Our "trick" query that uses the additional predicate is also unable to use the filtered index, and ends up with a slightly more complicated plan to boot:
SELECT OrderID, OrderDate FROM dbo.Orders WHERE IsShipped = 0 AND (1 > 0);
The typical reaction in this case, just like with removing the warning earlier, is to add
OPTION (RECOMPILE) to the statement. This works, and allows the filtered index to be chosen for an efficient seek…
SELECT OrderID, OrderDate FROM dbo.Orders WHERE IsShipped = 0 OPTION (RECOMPILE);
OPTION (RECOMPILE) and taking this additional compilation hit against every execution of the query is not always going to be acceptable in high-volume environments (especially if they're already CPU-bound).
Someone suggested explicitly hinting the filtered index to avoid the costs of recompile. In general, this is rather brittle, because it relies on the index outliving the code; I tend to use this is as a last resort. In this case it isn't valid anyway. When parameterization rules prevent the optimizer from picking the filtered index automatically, they also prevent you from picking it manually. Same issue with a generic
SELECT OrderID, OrderDate FROM dbo.Orders WITH (INDEX (ix_OrdersNotShipped)) WHERE IsShipped = 0; SELECT OrderID, OrderDate FROM dbo.Orders WITH (FORCESEEK) WHERE IsShipped = 0;
Both yield this error:
Query processor could not produce a query plan because of the hints defined in this query. Resubmit the query without specifying any hints and without using SET FORCEPLAN.
And this makes sense, because there's no way to know that the unknown value for the
IsShipped parameter will match the filtered index (or support a seek operation on any index).

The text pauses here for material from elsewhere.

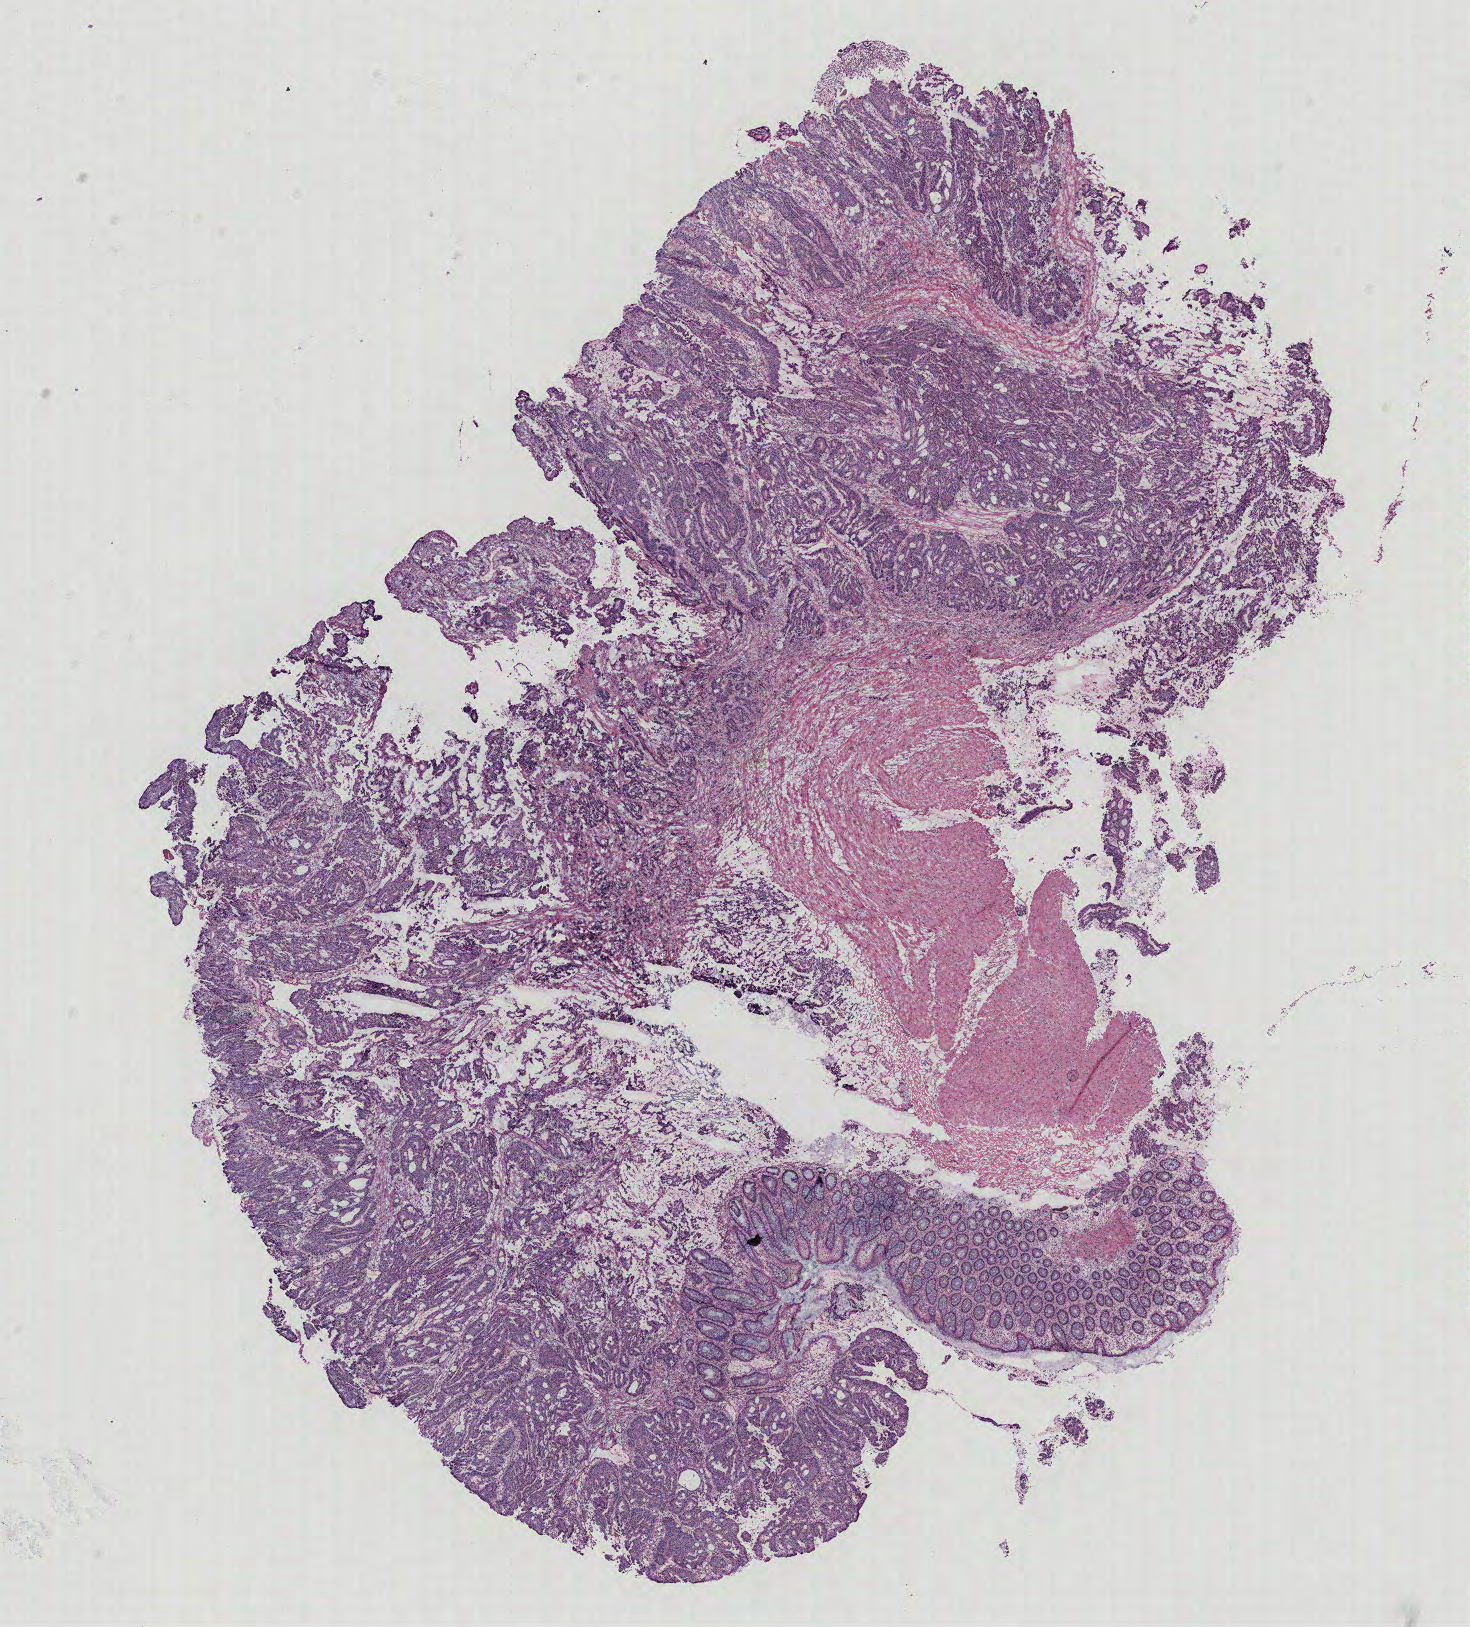
Digitized H&E-stained tissue section (whole slide) — shown as a low-resolution overview of the whole scanned area (about 11.8 x 13.0 mm). Colon, tissue type not recorded. Female patient.
- patient diagnosis: Adenocarcinoma, NOS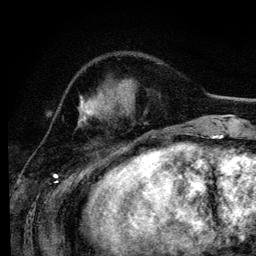
Breast MRI (dynamic contrast-enhanced), one axial slice. Position 39 of 134 along the scan axis. Cropped to one breast. Dynamic contrast-enhanced series, time point 2 of 6 at this slice position (early post-contrast). 3 T. TE 4.2 ms, TR 7.9 ms. 256 × 256 image matrix, field of view 170 × 170 mm. Female patient.
Outlined on this slice (semi-automatic segmentation, software-assisted and operator-edited):
- enhancing-tissue mask used for the functional tumour volume (all voxels passing the contrast-enhancement thresholds inside the analysis volume; usually the tumour): bounding box [x1, y1, x2, y2] px = [80, 98, 130, 116]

I suggested you could use dynamic SQL, to at least only pay that recompile hit when you know you want to hit the smaller index:
DECLARE @IsShipped bit = 0; DECLARE @sql nvarchar(max) = N'SELECT dynsql = OrderID, OrderDate FROM dbo.Orders' + CASE WHEN @IsShipped IS NOT NULL THEN N' WHERE IsShipped = @IsShipped' ELSE N'' END + CASE WHEN @IsShipped = 0 THEN N' OPTION (RECOMPILE)' ELSE N'' END; EXEC sys.sp_executesql @sql, N'@IsShipped bit', @IsShipped;
This leads to the same efficient plan as above. If you changed the variable to
@IsShipped = 1, then you get the more expensive clustered index scan you should expect:
But nobody likes using dynamic SQL in an edge case like this — it makes code harder to read and maintain, and even if this code were out in the application, it's still additional logic that would have to be added there, making it less than desirable.

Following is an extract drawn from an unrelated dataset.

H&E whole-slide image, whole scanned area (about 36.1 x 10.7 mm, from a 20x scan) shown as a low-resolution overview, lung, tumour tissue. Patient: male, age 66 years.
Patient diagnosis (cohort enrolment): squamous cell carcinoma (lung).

We talked briefly about implementing a plan guide, which is certainly not simpler, but then a colleague suggested that you could fool the optimizer by "hiding" the parameterized statement inside a stored procedure, view, or inline table-valued function. It was so simple, I didn't believe it would work.
But then I tried it:
CREATE PROCEDURE dbo.GetUnshippedOrders AS BEGIN SET NOCOUNT ON; SELECT OrderID, OrderDate FROM dbo.Orders WHERE IsShipped = 0; END GO CREATE VIEW dbo.vUnshippedOrders AS SELECT OrderID, OrderDate FROM dbo.Orders WHERE IsShipped = 0; GO CREATE FUNCTION dbo.fnUnshippedOrders() RETURNS TABLE AS RETURN (SELECT OrderID, OrderDate FROM dbo.Orders WHERE IsShipped = 0); GO
All three of these queries perform the efficient seek against the filtered index:
EXEC dbo.GetUnshippedOrders; GO SELECT OrderID, OrderDate FROM dbo.vUnshippedOrders; GO SELECT OrderID, OrderDate FROM dbo.fnUnshippedOrders();
I was surprised this was so effective. Of course, this requires you to change the application; if you can't change the app code to call a stored procedure or reference the view or function (or even add
OPTION (RECOMPILE)), you'll have to keep looking for other options. But if you can change the application code, stuffing the predicate into another module may just be the way to go.